Motives. Everyone sees right through 'em.
Boasting about your weekly maid that comes and cleans your house is just so, so very uninteresting. Literally. It's about as interesting to me as all the in-utero fruit-sized babies that grace my Facebook feed. Show me how you work your ass off, volunteer at your child's school, make a house a home and know how to mow a lawn. Now I'm impressed.
It's exhausting playing the game of keep up and show and tell. I was at a dinner once where someone mentioned a vacation they had just gotten back from. Someone else at the table piped in with a lavish vacation that they had just taken last month. And I kid you not, then someone entirely else told us of how he is going on a vacation for three weeks "just because he can." It went back and forth and forth and back with these three people and then a few more joined in and everyone was trying to state their case that their vacation spot was the most extravagant and otherworldly and the one-upping that was going on just about did me in for humanity.
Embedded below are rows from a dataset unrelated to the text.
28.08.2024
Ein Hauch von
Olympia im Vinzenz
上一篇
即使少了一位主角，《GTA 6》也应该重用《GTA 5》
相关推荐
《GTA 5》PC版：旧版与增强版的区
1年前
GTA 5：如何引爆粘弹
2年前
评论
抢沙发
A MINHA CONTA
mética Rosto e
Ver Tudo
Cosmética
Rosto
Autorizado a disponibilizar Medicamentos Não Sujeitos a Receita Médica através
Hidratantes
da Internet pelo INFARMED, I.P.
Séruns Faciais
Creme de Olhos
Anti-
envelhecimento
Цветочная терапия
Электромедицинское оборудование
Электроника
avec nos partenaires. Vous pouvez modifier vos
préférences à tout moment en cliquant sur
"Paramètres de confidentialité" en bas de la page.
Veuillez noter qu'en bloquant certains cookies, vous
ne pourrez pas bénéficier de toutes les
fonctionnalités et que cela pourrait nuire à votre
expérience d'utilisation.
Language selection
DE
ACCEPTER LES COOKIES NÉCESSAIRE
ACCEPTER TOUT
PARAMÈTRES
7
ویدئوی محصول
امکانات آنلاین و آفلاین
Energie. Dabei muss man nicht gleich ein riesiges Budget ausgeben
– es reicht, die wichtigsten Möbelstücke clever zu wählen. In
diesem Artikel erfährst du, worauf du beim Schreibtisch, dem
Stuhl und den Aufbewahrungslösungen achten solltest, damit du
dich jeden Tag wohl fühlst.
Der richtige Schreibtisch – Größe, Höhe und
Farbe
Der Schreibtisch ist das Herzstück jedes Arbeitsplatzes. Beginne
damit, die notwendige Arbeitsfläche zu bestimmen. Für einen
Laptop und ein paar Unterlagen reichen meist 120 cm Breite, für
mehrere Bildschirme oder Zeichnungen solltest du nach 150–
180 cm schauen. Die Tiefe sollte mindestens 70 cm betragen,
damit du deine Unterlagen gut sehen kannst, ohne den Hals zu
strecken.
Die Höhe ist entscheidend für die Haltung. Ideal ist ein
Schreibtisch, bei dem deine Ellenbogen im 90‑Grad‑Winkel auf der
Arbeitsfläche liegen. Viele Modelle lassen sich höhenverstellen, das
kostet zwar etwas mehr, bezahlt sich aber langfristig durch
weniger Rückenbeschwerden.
One-upping. Also known as: no one cares.
I mentioned that my family likes to go camping during the summer and you should have seen the looks of pity thrown my way. (I would like to also mention that I don't attend those kind of dinners anymore. I prefer to eat my food sans the salty taste of over-inflated pride, thank you.)
It's like the time Rob and I went to Vegas one year and stayed in one of the nicest hotels on the strip (see here). It was a blast, we felt like high fliers and we had the time of our lives. Things change however, and the next time we were able to make it to Vegas, we ended up staying in probably one of the cheapest most beat down hotels on the strip (see here). It was still a blast, we still felt like high fliers and we still had the time of our lives. Because it didn't matter to us where we stayed, how much our room was, or how many stars our hotel was rated. We had a real good time with real good people and the same real hot sun shined upon us all.
Keeping up with the Joneses? Ppsssshh. More like schlepping it with the Smiths. It's so much more fun, believe you me.
Look. Having nice things obviously doesn't make someone a bad person. But if those things define you, then I'd say you've got a problem. If you feel the need to show off and grandstand with all your stuffs...well then, you have fun with that.
I'll just be over here in my camping chair. With true friends, a warm bonfire and worn-out Uggs.